** Task statement **
Begin at the line containing "Metres; depth is" in the entries below and end at the line containing "What did I point at with (109, 274)?"; transcribe that range exactly and nothing outside it.

** Data for review **
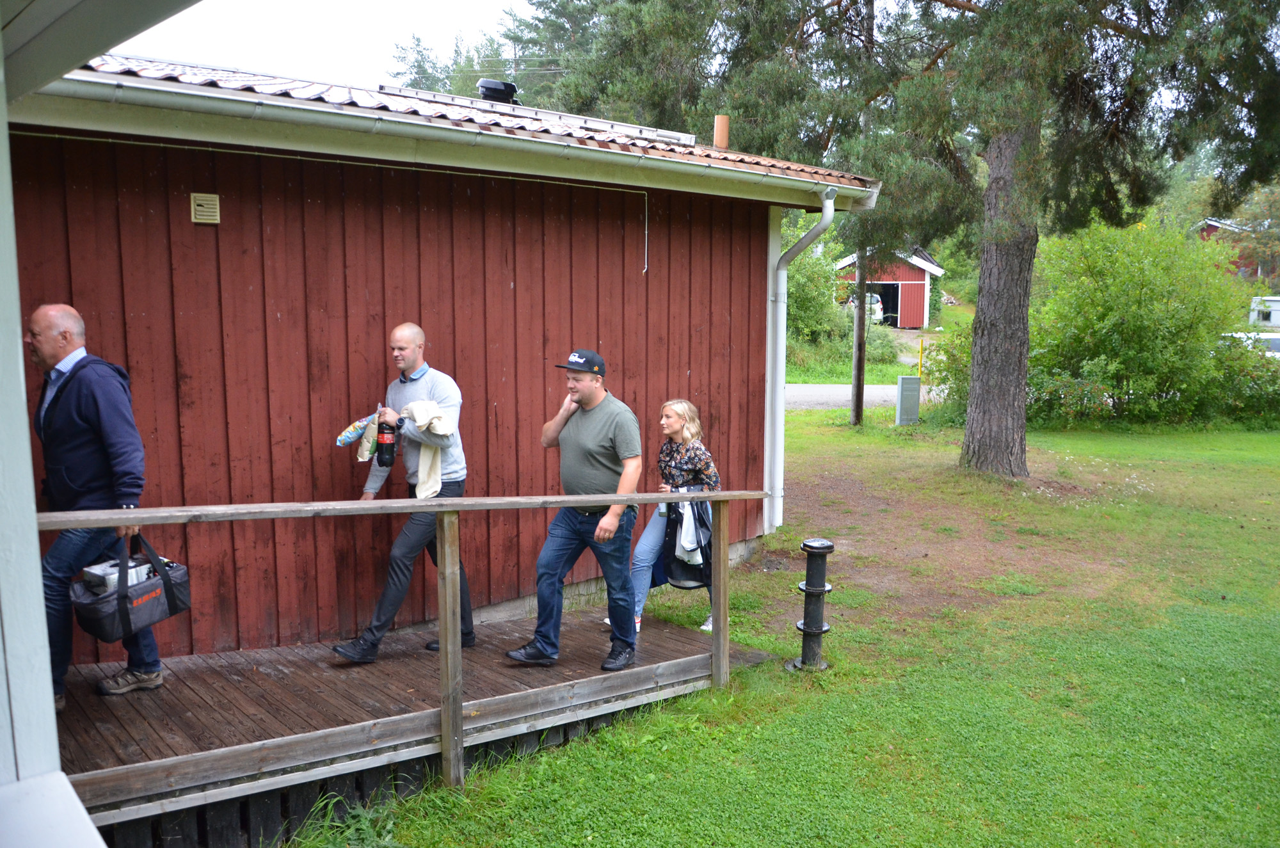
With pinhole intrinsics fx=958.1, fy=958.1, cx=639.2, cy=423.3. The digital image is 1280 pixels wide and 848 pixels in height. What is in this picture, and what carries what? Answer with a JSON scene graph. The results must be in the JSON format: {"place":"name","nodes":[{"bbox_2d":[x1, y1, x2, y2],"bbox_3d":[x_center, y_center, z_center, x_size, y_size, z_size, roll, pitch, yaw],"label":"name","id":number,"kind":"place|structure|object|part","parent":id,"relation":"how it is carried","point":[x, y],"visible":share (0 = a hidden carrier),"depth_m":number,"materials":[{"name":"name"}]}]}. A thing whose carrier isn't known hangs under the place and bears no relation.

* * *

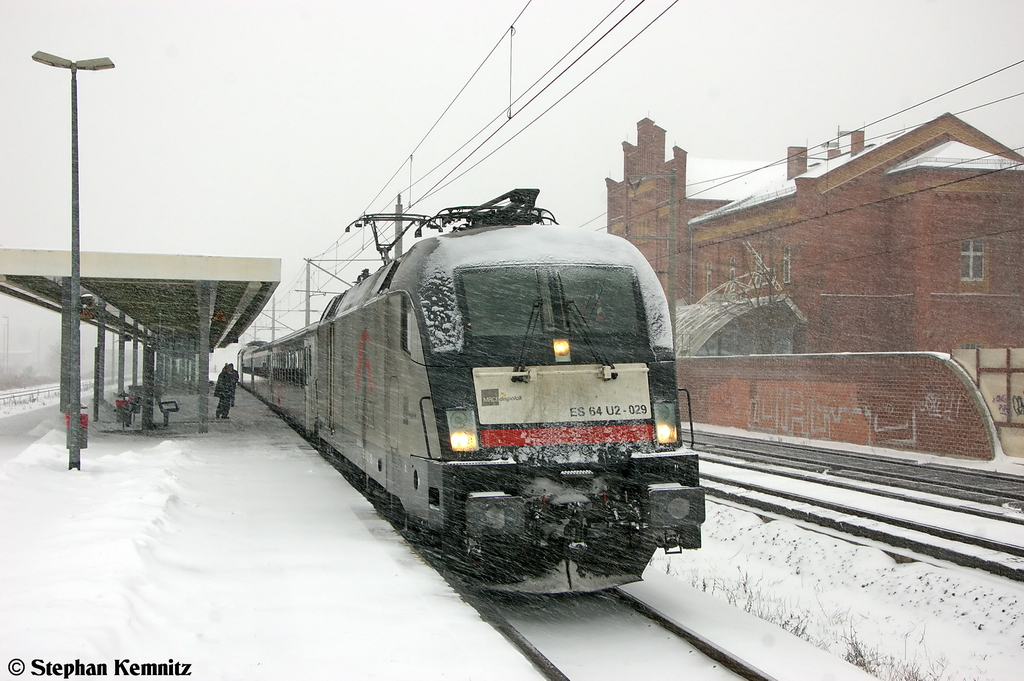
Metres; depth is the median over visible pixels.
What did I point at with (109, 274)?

* * *

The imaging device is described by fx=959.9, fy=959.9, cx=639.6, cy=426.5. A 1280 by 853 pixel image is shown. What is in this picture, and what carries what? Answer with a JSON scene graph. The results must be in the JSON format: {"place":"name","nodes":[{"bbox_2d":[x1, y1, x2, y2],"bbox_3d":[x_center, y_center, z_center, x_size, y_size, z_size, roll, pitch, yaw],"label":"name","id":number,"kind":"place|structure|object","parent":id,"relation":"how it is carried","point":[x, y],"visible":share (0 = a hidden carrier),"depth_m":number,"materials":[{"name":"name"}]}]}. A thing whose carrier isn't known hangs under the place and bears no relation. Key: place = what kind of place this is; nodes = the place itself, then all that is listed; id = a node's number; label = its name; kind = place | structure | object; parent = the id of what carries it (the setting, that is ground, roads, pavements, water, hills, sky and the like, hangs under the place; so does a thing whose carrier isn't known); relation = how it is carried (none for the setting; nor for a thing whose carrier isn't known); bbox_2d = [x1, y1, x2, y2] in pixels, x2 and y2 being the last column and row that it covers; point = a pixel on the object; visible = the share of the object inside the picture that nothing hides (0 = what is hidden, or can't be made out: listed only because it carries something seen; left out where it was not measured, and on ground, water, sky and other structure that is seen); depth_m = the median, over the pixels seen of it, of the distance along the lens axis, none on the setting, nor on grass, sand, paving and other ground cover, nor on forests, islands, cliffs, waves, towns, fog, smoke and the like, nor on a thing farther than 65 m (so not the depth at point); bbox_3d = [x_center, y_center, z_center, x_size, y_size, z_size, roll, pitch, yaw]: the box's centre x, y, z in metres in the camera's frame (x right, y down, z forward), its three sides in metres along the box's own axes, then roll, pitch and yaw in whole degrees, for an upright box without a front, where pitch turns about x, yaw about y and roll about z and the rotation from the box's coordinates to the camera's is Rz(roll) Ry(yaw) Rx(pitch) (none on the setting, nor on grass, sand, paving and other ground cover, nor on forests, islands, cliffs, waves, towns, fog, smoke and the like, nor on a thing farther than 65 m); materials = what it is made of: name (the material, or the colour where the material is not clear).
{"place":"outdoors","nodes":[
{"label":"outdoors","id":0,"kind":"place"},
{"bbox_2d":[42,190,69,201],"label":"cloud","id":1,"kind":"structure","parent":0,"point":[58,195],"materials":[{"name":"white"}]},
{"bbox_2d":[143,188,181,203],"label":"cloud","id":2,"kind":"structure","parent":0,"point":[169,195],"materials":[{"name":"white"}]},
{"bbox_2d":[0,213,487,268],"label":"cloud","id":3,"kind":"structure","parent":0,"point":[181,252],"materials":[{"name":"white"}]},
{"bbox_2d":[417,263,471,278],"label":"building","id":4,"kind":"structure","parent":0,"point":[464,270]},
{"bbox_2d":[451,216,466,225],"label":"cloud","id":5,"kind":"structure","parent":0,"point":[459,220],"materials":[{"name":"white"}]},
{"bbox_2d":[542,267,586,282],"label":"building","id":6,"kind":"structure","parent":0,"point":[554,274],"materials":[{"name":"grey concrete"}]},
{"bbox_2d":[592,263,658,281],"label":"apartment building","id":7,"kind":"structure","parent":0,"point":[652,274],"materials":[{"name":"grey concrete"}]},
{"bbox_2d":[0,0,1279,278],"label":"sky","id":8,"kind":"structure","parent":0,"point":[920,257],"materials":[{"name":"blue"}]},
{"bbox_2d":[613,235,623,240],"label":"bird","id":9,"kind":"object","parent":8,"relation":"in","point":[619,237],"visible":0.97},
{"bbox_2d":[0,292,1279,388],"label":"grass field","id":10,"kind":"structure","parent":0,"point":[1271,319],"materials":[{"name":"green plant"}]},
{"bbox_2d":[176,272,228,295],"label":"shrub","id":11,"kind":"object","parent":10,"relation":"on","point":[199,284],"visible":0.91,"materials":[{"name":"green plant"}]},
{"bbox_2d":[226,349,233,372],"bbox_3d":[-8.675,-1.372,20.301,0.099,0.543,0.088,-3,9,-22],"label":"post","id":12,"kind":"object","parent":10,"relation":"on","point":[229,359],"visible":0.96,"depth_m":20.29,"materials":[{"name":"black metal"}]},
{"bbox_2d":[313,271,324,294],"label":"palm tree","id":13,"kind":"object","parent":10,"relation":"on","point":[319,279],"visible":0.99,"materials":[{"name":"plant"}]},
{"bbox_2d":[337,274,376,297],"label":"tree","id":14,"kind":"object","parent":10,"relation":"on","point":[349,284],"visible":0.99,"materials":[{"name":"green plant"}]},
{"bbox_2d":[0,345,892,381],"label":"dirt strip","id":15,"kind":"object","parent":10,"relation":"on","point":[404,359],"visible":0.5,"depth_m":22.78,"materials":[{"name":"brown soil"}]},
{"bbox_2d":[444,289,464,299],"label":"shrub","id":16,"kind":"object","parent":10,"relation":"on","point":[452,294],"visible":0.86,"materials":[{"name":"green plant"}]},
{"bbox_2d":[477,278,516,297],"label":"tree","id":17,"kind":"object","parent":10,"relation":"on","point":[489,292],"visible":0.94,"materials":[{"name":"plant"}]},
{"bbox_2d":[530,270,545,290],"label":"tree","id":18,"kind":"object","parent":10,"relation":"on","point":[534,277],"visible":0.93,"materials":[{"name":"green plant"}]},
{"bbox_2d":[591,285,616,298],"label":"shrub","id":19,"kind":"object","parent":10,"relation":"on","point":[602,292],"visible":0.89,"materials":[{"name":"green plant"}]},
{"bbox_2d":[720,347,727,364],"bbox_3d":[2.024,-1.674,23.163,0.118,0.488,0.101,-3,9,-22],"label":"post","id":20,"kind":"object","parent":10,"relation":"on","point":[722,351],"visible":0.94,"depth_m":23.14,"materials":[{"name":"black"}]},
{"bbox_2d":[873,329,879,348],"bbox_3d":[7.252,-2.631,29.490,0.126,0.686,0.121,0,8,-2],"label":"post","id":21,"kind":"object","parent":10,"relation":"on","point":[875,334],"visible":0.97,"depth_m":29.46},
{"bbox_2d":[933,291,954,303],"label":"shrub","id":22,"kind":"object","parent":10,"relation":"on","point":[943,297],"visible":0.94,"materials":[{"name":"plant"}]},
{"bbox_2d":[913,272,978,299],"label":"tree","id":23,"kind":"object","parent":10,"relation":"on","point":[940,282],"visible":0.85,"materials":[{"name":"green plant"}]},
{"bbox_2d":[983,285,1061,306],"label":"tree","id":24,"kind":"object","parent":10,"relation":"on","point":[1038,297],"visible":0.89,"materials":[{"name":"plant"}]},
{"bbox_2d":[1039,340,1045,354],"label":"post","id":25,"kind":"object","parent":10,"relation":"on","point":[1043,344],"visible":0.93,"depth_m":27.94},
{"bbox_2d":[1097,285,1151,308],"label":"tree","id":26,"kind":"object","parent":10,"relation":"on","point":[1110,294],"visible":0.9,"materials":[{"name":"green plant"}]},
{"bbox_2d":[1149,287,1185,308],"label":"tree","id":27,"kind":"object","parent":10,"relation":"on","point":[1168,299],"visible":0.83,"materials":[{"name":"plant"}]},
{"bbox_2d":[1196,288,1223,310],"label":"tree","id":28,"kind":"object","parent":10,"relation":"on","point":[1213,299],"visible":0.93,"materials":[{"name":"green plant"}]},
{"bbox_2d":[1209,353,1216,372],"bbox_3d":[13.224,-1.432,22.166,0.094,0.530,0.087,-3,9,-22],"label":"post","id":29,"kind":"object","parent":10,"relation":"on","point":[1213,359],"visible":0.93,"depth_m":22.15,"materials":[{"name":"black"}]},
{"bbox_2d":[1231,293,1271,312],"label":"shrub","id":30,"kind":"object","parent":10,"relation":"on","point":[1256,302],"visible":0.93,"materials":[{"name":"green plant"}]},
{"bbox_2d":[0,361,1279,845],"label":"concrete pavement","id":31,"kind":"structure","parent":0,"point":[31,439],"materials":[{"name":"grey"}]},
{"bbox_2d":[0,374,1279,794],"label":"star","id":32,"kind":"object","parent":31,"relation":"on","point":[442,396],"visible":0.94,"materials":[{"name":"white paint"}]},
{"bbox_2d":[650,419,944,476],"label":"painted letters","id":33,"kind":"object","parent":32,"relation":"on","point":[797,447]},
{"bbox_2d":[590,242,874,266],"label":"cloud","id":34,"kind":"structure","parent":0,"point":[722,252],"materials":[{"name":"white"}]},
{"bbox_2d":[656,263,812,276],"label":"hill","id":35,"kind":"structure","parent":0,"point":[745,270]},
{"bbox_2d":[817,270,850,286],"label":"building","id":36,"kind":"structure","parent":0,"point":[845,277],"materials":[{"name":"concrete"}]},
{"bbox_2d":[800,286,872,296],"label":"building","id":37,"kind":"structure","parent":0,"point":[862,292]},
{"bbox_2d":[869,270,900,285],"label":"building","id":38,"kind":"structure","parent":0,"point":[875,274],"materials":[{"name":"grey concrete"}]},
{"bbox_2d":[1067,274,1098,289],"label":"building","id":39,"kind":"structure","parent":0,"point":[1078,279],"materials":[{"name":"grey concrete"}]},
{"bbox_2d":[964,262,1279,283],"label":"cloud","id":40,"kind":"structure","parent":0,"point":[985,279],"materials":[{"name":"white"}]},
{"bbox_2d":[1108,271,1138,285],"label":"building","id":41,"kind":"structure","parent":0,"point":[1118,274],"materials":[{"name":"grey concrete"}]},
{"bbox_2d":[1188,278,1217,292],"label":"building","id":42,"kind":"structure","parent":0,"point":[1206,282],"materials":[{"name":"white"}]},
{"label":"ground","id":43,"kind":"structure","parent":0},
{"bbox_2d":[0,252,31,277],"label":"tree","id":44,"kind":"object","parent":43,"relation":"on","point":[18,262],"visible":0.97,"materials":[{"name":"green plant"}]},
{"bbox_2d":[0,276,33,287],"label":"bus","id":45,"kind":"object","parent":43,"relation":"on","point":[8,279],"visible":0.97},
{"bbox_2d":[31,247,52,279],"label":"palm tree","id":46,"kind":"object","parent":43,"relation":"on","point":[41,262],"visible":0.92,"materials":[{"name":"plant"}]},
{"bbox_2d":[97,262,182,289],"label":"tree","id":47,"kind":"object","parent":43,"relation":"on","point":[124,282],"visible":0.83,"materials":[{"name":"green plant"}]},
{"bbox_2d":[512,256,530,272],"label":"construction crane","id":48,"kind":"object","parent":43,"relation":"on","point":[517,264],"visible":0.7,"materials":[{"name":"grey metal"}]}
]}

** Solution to the exercise **
Metres; depth is the median over visible pixels.
What did I point at with (109, 274)?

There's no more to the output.